Thursday, May 20, 2010
Beat And Starve The Ox
Company borrowing costs jumped the most in two weeks after Germany’s short-selling ban, wiping out declines triggered by Europe’s $1 trillion aid package that was meant to halt contagion from the sovereign debt crisis.Higher corporate borrowing costs are an economic drag.
“What investors need most of all is security and predictability, but they are getting ever less,” said Ciaran O’Hagan, a strategist at Societe Generale SA in Paris. “Instead they are vilified as sharks, wolves or locusts, while governments rack up ever higher debt and contingent liabilities.”
“One thing the markets really don’t like is political interference, and that’s what the German announcement smacked of,” said Tim Barker, head of credit research at Aviva Investors in London. “Investors are trying to come to terms with political uncertainty.”

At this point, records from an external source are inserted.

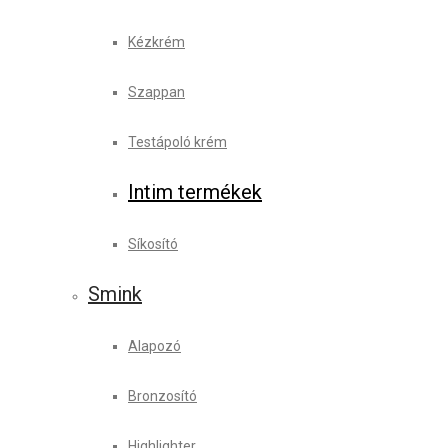
Kézkrém
Szappan
Testápoló krém
Intim termékek
Síkosító
Smink
Alapozó
Bronzosító
Highlighter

In the meantime, France and especially Italy are quietly working on cleaning up their acts. The first steps (from the UK on ) are to cut high-level government salaries. Italy's finance minister has been trying to manage their situation very tightly, and now unions are saying that their cuts will be much higher:
The Italian government may cut the salaries of public servants by 10 percent and politicians by 15 percent, in a bid to reduce the country’s deficit.They are also going to cut the federal payments to local and regional governments.
The reports cited unnamed sources who discussed the proposals after a meeting between union officials and finance minister Giulio Tremonti.
Tremonti earlier this month said he aimed to cut the country’s budget deficit by at least 25 billion euros by the end of 2012.
We aren't going to see any acknowledgment of this in DC, but the UK is cutting at least top-level government salaries, and there is much more to come, Spain is cutting government salaries and is reducing welfare payments, Italy is clearly going to get serious, and Sarkozy either will cut or just freeze hiring, which could reduce public payrolls very substantially and eventually might bring the unions to the table after a titular strike or two. This article gives an idea of the sweep, but Spain has also announced that they are going to drop the baby premium next year (2.5K Euros). Spain and Germany are probably going to be cutting a lot of their energy subsidies for that green sustainable stuff which they are finding to be an economic drag. The UK is still debating measures, but it is certain that they will be dismantling portions of their social support measures.
Thus, the irony is that Christie (in NJ) is now following the European model; the liberals in DC who always talk about the benefits of the European approach are sadly out of date. The Tea Bag Party are the Europeanists; DC is just gasping out its last breath in DC Disneyland.
And how crazy is DC Disneyland, fiscally speaking? They keep introducing proposals to pay for everything. Take NoFP's coverage of the "Homeowner's Defense Act":
On April 27th, the House Financial Services Committee approved the Homeowners’ Defense Act of 2009, and sent it to the House floor. The bill, H.R. 2555, would authorize the Secretary of the Treasury to guarantee debt of certain state catastrophic natural disaster insurance. In effect, see Section 202, it's a guarantee for earthquake and hurricane insurance, making the Federal government "the insurer of last resort for nearly every disaster-prone home in the country." Though the bill modestly limits (Section 202) the obligations to $5 billion for earthquakes and $20 billion for all other natural disasters, the legislation would allow the Feds to backstop (see Section 304) an "aggregate potential liability . . . sold in any single year" of up to $200 billion.Follow the link for the ugly details. This could be amazingly expensive.
If passed, the law would be an "implicit subsidy [making] it practical for developers to build in currently wild or lightly developed coastal areas where conventional private companies won't write policies."
And then, of course, there is the growing drive for the government to assume state government pension liabilities. Snort. We can't even afford to pay Social Security, and now we are going to assume state government pension liabilities? Isn't that a lot like asking Germans to pay for Greek retirements?
Washington is insane - just barking mad. And our press is stupid, except for very few such as Samuelson:
All the mumbo jumbo about stabilizing "debt to GDP" and according special treatment to interest payments are examples of budget-speak. It's the language of "experts," employed to deaden debate and convince people that "something is being done" when little, or nothing, is being done. For example, Obama's target for 2015 would involve a deficit of about $500 billion, despite an assumed full economic recovery (unemployment: 5.1 percent). The commission is also supposed to "propose recommendations that meaningfully improve the long-run fiscal outlook, including changes to address the growth of entitlement spending," a mushy mandate. But balance the budget? There's no mention.It's all just nonsense. That one sentence in bold summarizes so much about our current government, and that mindset encompasses most of our legislators from BOTH parties. There will have to be a sea change before we begin to address reality.
The federal government will insure us all in the advent of a sea change.
They are trying to slow down the inevitable as well as
postion themselves for the fall.
Of course, our politicians have been performing below C level for decades ...
Charles - that is all too likely. If these bozos think it up, they'll set up a tax to prevent death and talk about the wonderful benefits they are conferring on us!
This is not a run of the mill recession but part of a larger structural problem. The solution as Volcker notes is a change of attitude which seems in short supply.